## Activity
Write out each line below precisely, passing over the pictures.

## Information given
§
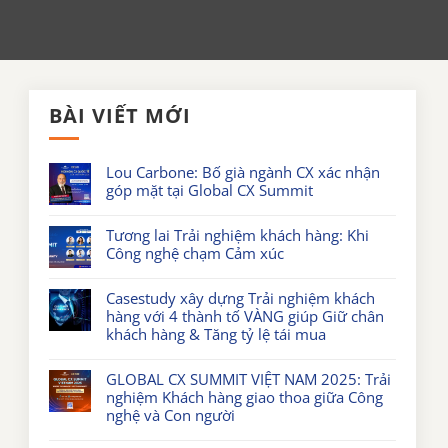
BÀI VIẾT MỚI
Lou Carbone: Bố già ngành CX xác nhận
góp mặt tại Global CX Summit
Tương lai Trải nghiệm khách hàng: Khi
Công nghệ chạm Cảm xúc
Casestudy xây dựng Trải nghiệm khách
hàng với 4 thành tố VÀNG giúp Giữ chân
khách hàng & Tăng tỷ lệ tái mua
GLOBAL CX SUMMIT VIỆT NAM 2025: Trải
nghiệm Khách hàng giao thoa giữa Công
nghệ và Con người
§
## Task answer
BÀI VIẾT MỚI
Lou Carbone: Bố già ngành CX xác nhận
góp mặt tại Global CX Summit
Tương lai Trải nghiệm khách hàng: Khi
Công nghệ chạm Cảm xúc
Casestudy xây dựng Trải nghiệm khách
hàng với 4 thành tố VÀNG giúp Giữ chân
khách hàng & Tăng tỷ lệ tái mua
GLOBAL CX SUMMIT VIỆT NAM 2025: Trải
nghiệm Khách hàng giao thoa giữa Công
nghệ và Con người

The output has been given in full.